During the show’s third season, Fitchburg Access Television recognized Maattala, Nuzzo, Bronchuk, and Falk for on air personality. They all made it a mission to reach out to fans from all over the US and even countries like Canada, Sweden, and Switzerland that are supporting them now.
“I am humbled and truly touched by every fan out there,” Maattala said. “I respond to every single one and their response is that they did not think I would respond back.”
Other shows such as Classic Candlepins and New England Candlepins began to appear.
“I believe we are all competitive,” Maattala said. “But we are all supportive of what each show has to offer.
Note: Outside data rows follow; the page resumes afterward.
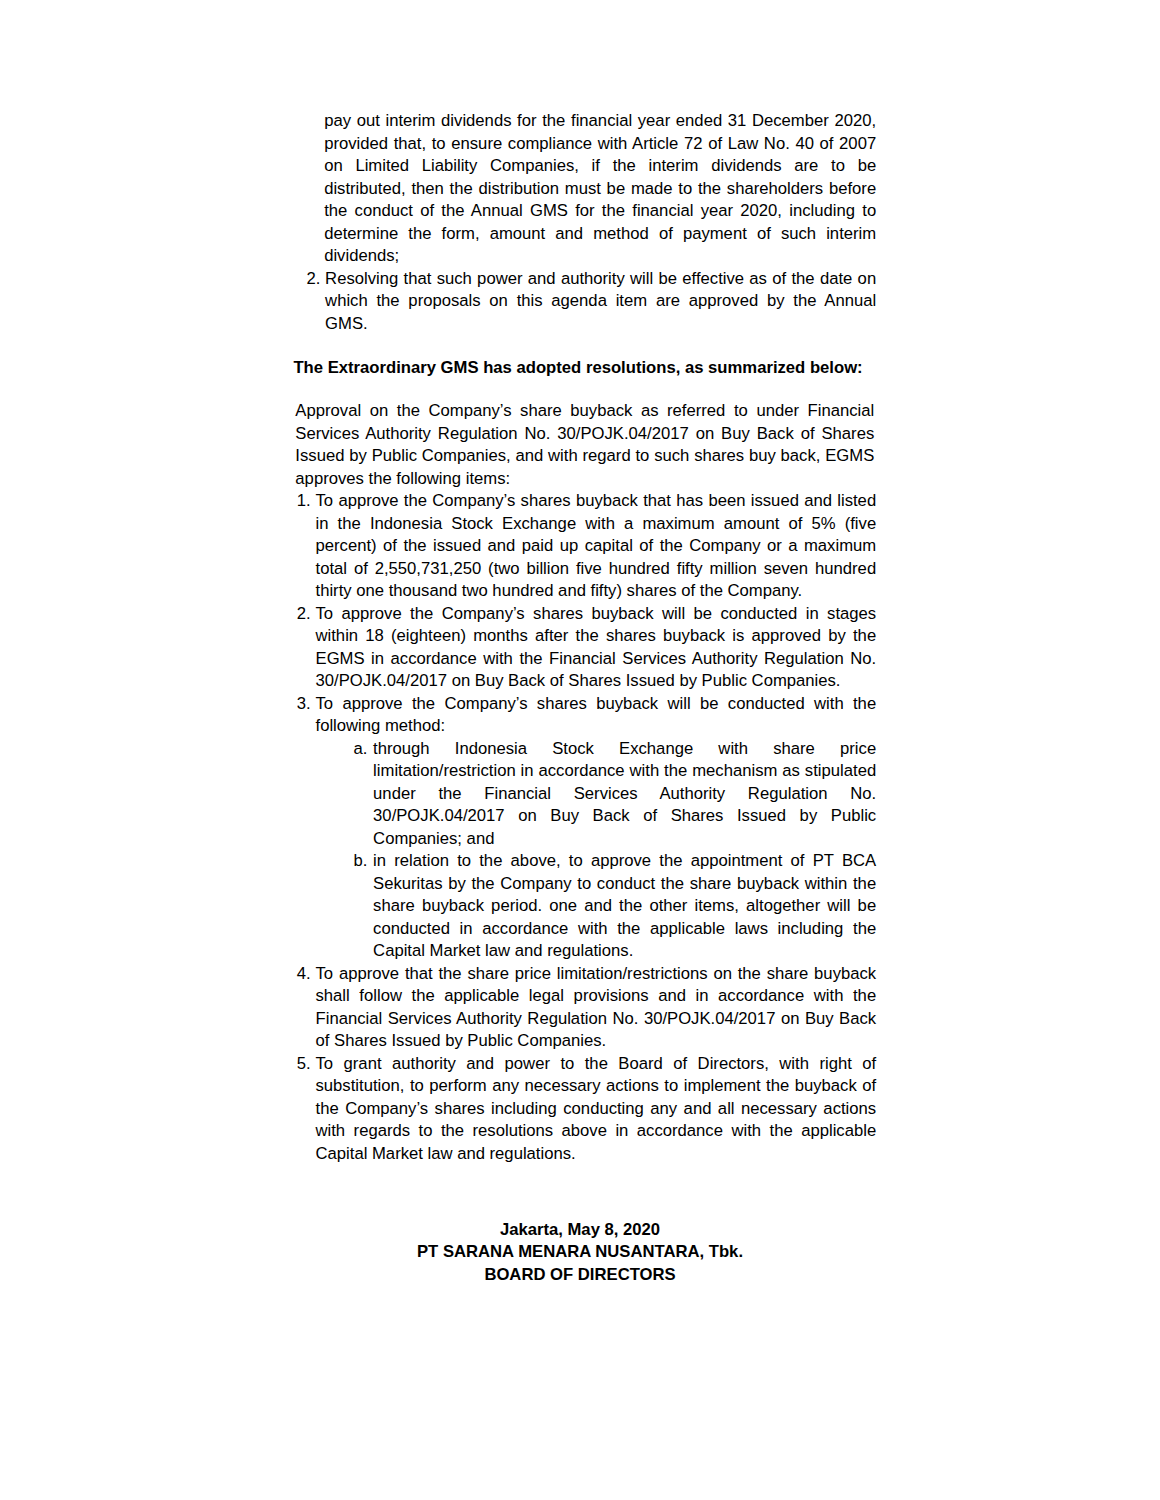pay out interim dividends for the financial year ended 31 December 2020, provided that, to ensure compliance with Article 72 of Law No. 40 of 2007 on Limited Liability Companies, if the interim dividends are to be distributed, then the distribution must be made to the shareholders before the conduct of the Annual GMS for the financial year 2020, including to determine the form, amount and method of payment of such interim dividends;
2. Resolving that such power and authority will be effective as of the date on which the proposals on this agenda item are approved by the Annual GMS.
The Extraordinary GMS has adopted resolutions, as summarized below:
Approval on the Company’s share buyback as referred to under Financial Services Authority Regulation No. 30/POJK.04/2017 on Buy Back of Shares Issued by Public Companies, and with regard to such shares buy back, EGMS approves the following items:
1. To approve the Company’s shares buyback that has been issued and listed in the Indonesia Stock Exchange with a maximum amount of 5% (five percent) of the issued and paid up capital of the Company or a maximum total of 2,550,731,250 (two billion five hundred fifty million seven hundred thirty one thousand two hundred and fifty) shares of the Company.
2. To approve the Company’s shares buyback will be conducted in stages within 18 (eighteen) months after the shares buyback is approved by the EGMS in accordance with the Financial Services Authority Regulation No. 30/POJK.04/2017 on Buy Back of Shares Issued by Public Companies.
3. To approve the Company’s shares buyback will be conducted with the following method:
a. through Indonesia Stock Exchange with share price limitation/restriction in accordance with the mechanism as stipulated under the Financial Services Authority Regulation No. 30/POJK.04/2017 on Buy Back of Shares Issued by Public Companies; and
b. in relation to the above, to approve the appointment of PT BCA Sekuritas by the Company to conduct the share buyback within the share buyback period. one and the other items, altogether will be conducted in accordance with the applicable laws including the Capital Market law and regulations.
4. To approve that the share price limitation/restrictions on the share buyback shall follow the applicable legal provisions and in accordance with the Financial Services Authority Regulation No. 30/POJK.04/2017 on Buy Back of Shares Issued by Public Companies.
5. To grant authority and power to the Board of Directors, with right of substitution, to perform any necessary actions to implement the buyback of the Company’s shares including conducting any and all necessary actions with regards to the resolutions above in accordance with the applicable Capital Market law and regulations.
Jakarta, May 8, 2020
PT SARANA MENARA NUSANTARA, Tbk.
BOARD OF DIRECTORS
We all do what we do for the love of the sport.”
For the older bowlers, the new web shows may not have the same grandeur of the old Channel 5 Candlepin Bowling show that they grew up with. But thanks to the collective efforts of pioneers like Maattala, Ricci, Taylor, and Horrigan, those fans finally have something to watch again.
For the younger generations of bowlers who were born after Candlepin Bowling was canceled, these web shows provide them with bowling they can learn from.
Most importantly, these web shows keep candlepin bowling alive. As they continue to grow in views, fans, and sponsorship money opportunities, the shows will expose the sport to the world.
More alleys will begin to appear across the nation. People will see it, and they’ll drive to their city’s alleys just to try it, like Marquis and Bedard did.
“We wanted to do something once a week where we could hang out but also be active,” Marquis said. “We’ve been doing it for over a year now. We’ve had so many laughs, we’ve made so many incredible memories, and we’ve become better bowlers!”